■ Stored items ■

┌────────

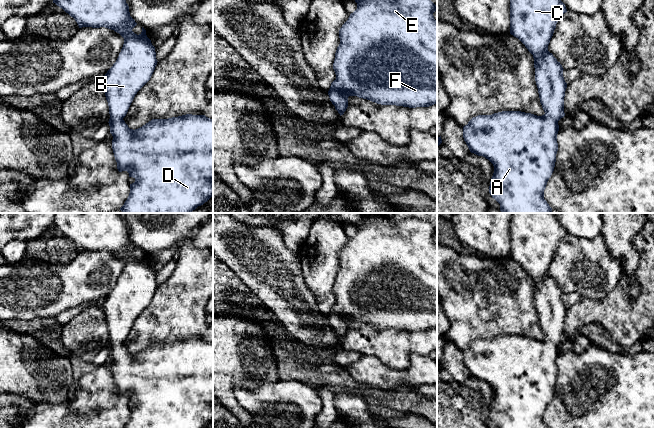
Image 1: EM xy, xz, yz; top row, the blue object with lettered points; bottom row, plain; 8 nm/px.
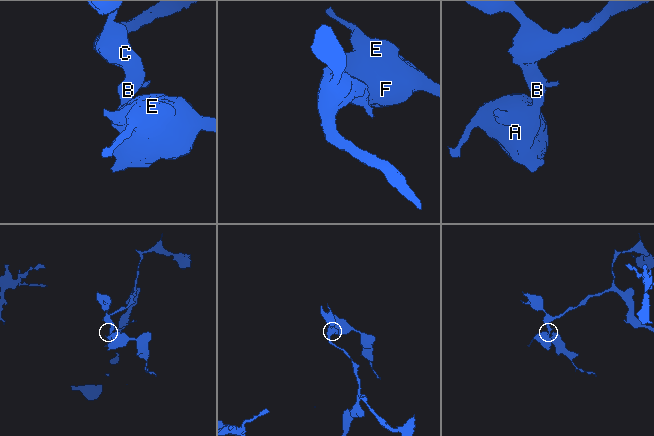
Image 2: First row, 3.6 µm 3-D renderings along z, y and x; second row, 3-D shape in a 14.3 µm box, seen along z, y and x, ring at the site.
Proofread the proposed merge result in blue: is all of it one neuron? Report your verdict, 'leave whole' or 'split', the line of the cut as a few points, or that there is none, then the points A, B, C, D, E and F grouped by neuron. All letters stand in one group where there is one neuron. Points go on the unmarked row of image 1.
leave whole | no cut | A B C D E F

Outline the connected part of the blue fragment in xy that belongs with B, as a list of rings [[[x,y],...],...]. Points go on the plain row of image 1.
[[[55,213],[53,227],[62,232],[71,241],[73,241],[77,246],[79,252],[105,251],[114,254],[124,262],[124,268],[116,286],[107,295],[102,304],[102,308],[105,312],[106,324],[109,330],[110,343],[108,347],[110,350],[110,357],[113,360],[112,373],[115,384],[117,386],[117,393],[119,396],[127,395],[129,397],[129,401],[133,401],[135,403],[135,406],[130,408],[130,417],[124,428],[204,428],[205,426],[207,426],[211,421],[213,421],[213,343],[210,343],[205,339],[186,338],[168,343],[152,343],[142,351],[135,354],[130,353],[123,344],[137,316],[150,304],[158,285],[156,283],[155,271],[152,269],[151,264],[147,261],[146,254],[142,251],[142,256],[139,259],[135,258],[132,255],[132,253],[137,249],[137,247],[130,240],[129,230],[126,227],[126,223],[120,216],[120,214],[119,213]]]

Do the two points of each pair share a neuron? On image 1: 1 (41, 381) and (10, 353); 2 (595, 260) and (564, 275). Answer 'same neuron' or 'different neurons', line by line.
1: same neuron
2: same neuron

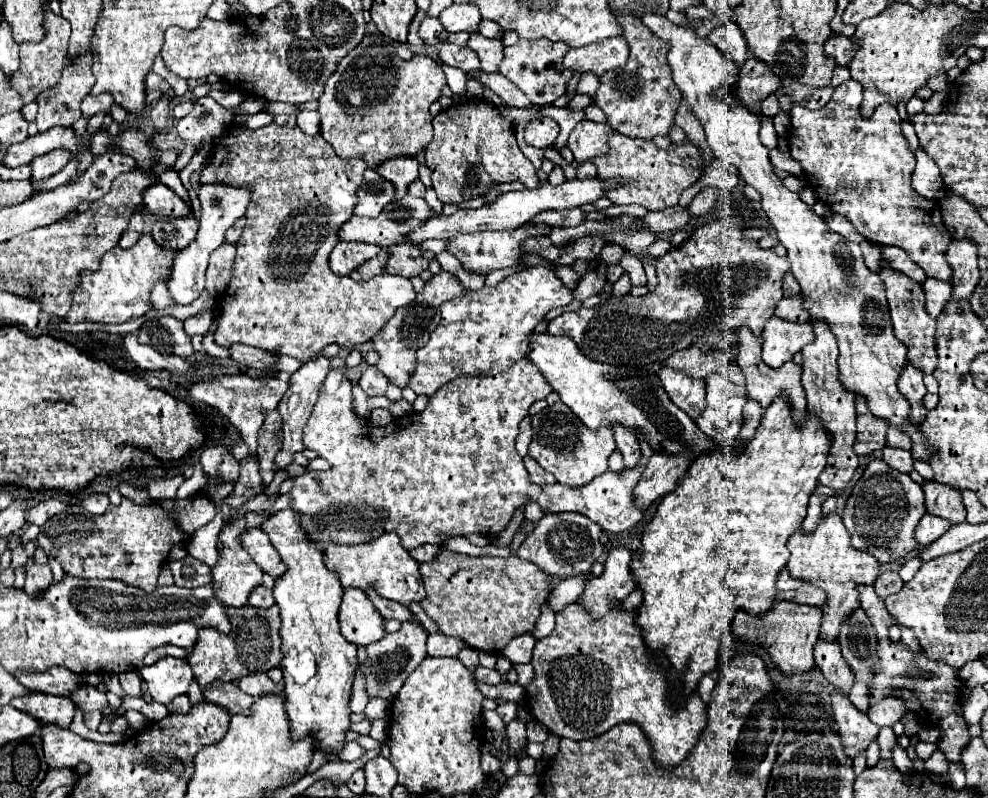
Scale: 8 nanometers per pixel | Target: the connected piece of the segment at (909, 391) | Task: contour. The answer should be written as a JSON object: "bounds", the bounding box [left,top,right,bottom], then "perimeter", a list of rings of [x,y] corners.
{"bounds":[898,362,926,424],"perimeter":[[[910,362],[900,370],[898,378],[898,390],[904,394],[904,398],[910,402],[910,420],[914,424],[920,424],[922,418],[926,416],[926,408],[922,404],[922,398],[926,394],[926,386],[922,382],[922,372],[914,368]]]}

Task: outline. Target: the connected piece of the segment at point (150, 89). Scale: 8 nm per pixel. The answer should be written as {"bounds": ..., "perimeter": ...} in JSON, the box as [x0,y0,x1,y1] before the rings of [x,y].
{"bounds":[146,72,174,106],"perimeter":[[[152,72],[146,76],[146,106],[154,104],[162,92],[170,92],[170,96],[174,98],[174,92],[172,88],[160,78],[160,76],[154,76]]]}

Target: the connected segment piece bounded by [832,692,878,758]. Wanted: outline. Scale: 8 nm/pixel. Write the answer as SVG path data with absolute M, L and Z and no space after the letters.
M844 692L832 694L832 710L834 720L838 722L838 734L842 734L842 744L850 758L854 758L860 750L866 750L878 736L878 726L872 724L868 714L860 712Z

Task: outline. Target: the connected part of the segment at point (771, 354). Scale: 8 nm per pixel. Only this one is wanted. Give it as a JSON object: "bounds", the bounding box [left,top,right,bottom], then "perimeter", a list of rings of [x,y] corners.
{"bounds":[762,316,814,366],"perimeter":[[[778,316],[766,320],[762,330],[762,360],[768,366],[782,366],[792,360],[796,352],[800,352],[806,344],[814,340],[814,332],[810,322],[790,322]]]}

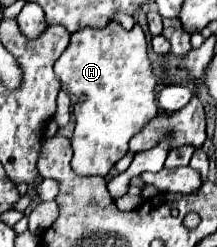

└────────

■ Brief ■
Leaving out the pictures, print each line of the records above from the first up to and including the one that contains "Image 2: First", exactly as written.

■ Result of this task ■
Image 1: EM xy, xz, yz; top row, the blue object with lettered points; bottom row, plain; 8 nm/px.
Image 2: First row, 3.6 µm 3-D renderings along z, y and x; second row, 3-D shape in a 14.3 µm box, seen along z, y and x, ring at the site.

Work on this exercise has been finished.